Petites trahisons entre amis

Musharraf juge « limitée » la stratégie antiterroriste de Bush.

Publié le 14 février 2006 Lecture : 2 minutes.

Depuis le 11 septembre 2001, le Pakistan de Pervez Musharraf est pour les États-Unis un allié essentiel. Hier, l’administration Bush avait besoin de lui pour bousculer les talibans et détruire les sanctuaires d’al-Qaïda en Afghanistan. Aujourd’hui, elle ne peut s’en passer pour poursuivre la traque d’Oussama Ben Laden, d’Ayman al-Zawahiri et des autres, lesquels n’ont, semble-t-il, pas trouvé de meilleur refuge ailleurs. Pour obtenir l’alliance du Pakistan, les États-Unis n’ont pas rencontré de problème majeur : Musharraf n’avait pas le choix. Arrivé au pouvoir en octobre 1999 par un putsch, celui-ci héritait d’une situation catastrophique et n’était pas très fréquentable. Grâce au 11 Septembre, il est devenu un allié apprécié voire indispensable.

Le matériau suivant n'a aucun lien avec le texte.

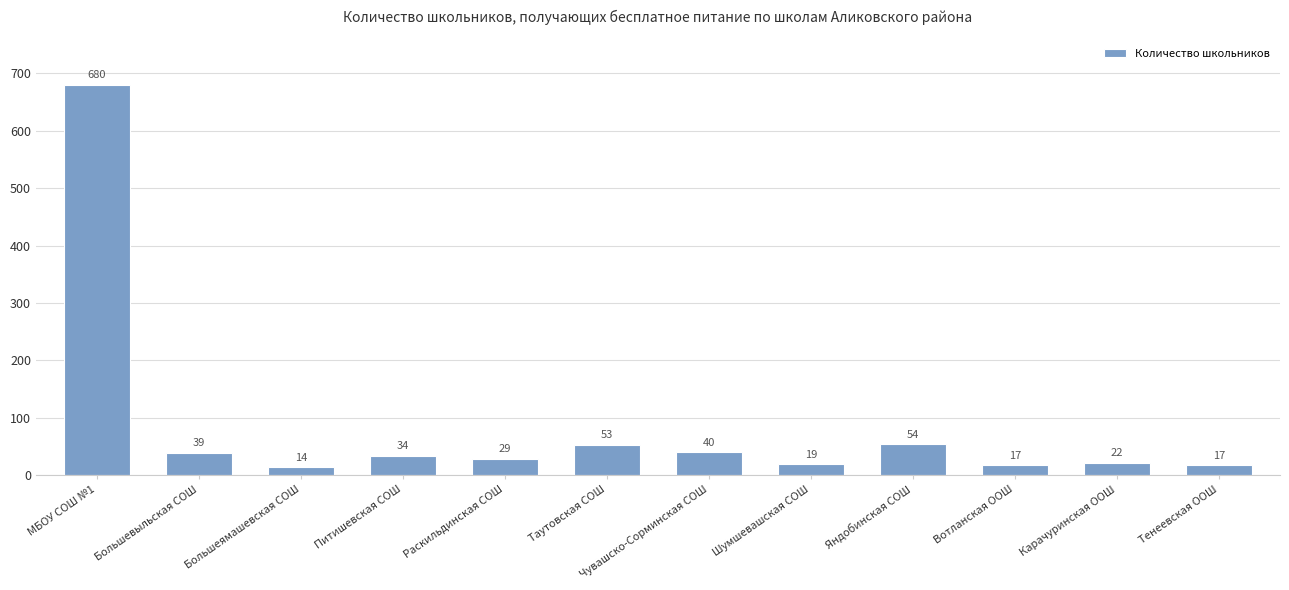

Which category has the lowest value across all series?

Большеямашевская СОШ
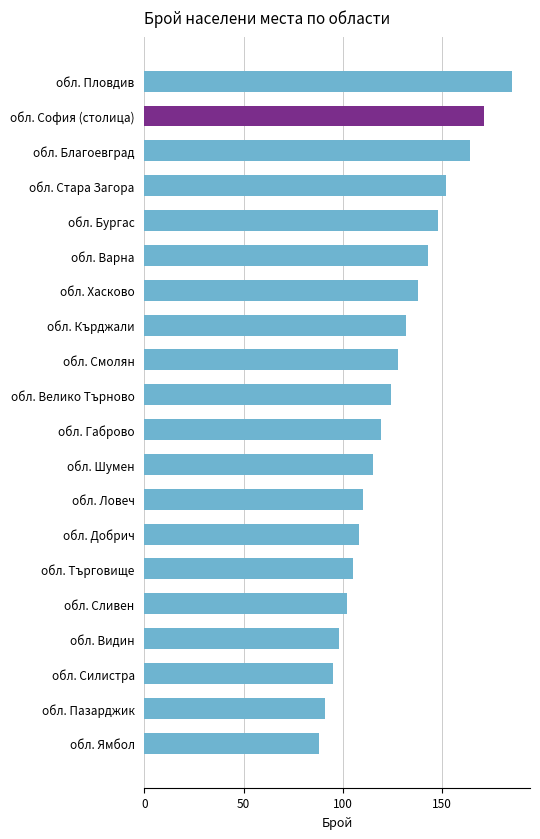

What is the smallest value displayed?

88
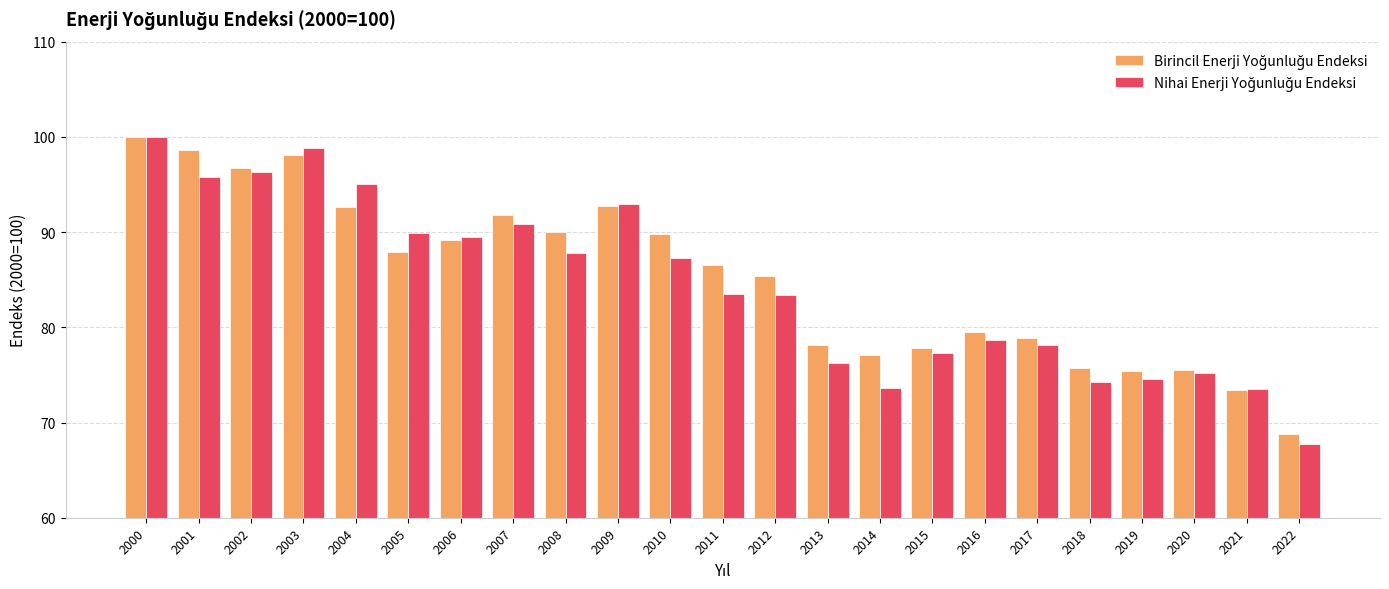

What is the total value across all series at 2009?

185.6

Pour être forte et stratégique, l’alliance avec Washington n’exclut pas, côté pakistanais, calculs, omissions et petites trahisons. C’est que les intérêts des deux pays ne se recoupent pas toujours. Engagé aux côtés des Américains dans la guerre contre le terrorisme, Musharraf se doit de compter avec le pays réel, dont ?les sympathies vont davantage à Ben Laden qu’à Bush.

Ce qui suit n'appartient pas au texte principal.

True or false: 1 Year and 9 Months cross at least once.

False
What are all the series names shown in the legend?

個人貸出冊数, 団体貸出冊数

On l’a bien vu à la mi-janvier, lors de l’opération de Damadola, aux confins pakistano-afghans. Les missiles tirés à partir des drones de la CIA étaient censés éliminer Zawahiri. Ils ont fait dix-huit morts : des femmes, des enfants, trois ou quatre seconds couteaux d’al-Qaïda, mais de Zawahiri, point. Confronté à la colère et l’indignation de la population, Musharraf a été contraint de convoquer l’ambassadeur des États-Unis pour protester. Dans la foulée, il a reçu une journaliste de Newsweek (édition du 6 février). Ses propos tout en nuances reflètent l’ambivalence des relations entre Washington et Islamabad. Certes, le général-président condamne le raid américain, mais du bout des lèvres. La souveraineté pakistanaise, explique-t-il, est tout autant violée par les « étrangers d’al-Qaïda » que par les drones américains. En cas de présence avérée de Ben Laden, une coordination entre Américains et Pakistanais est-elle envisageable ? « Nos moyens ne sont pas ceux des États-Unis, mais cela ne signifie pas que nous autorisons ces derniers à opérer au Pakistan. » Trouvera-t-on un jour Ben Laden ? « Possible, mais c’est très difficile. » Les Américains s’impatientent ? Normal, ils ne connaissent pas l’environnement : « Des montagnes qui atteignent 4 500 m, pas de voies de communication, une population plutôt complice » Les États-Unis comprennent-ils le monde musulman ? Pas vraiment, leur approche comporte des approximations, des « trous ». Au moins, Bush a-t-il raison de vouloir éliminer al-Qaïda ? « L’objectif est correct, mais limité, car l’action militaire n’est pas une fin en soi », commente le général. Elle permet simplement de gagner du temps avant de s’attaquer aux problèmes de fond, ceux qui sont à l’origine du terrorisme. Autrement dit : « l’extrémisme est dans les têtes et il exige une tout autre stratégie ». Ben Laden et Zawahiri sont devenus des symboles, le monde ne sera pas parfait après leur élimination. « Pour l’amour du Ciel, essayons de voir plus loin ! » lance alors Musharraf, comme s’il s’adressait à Bush.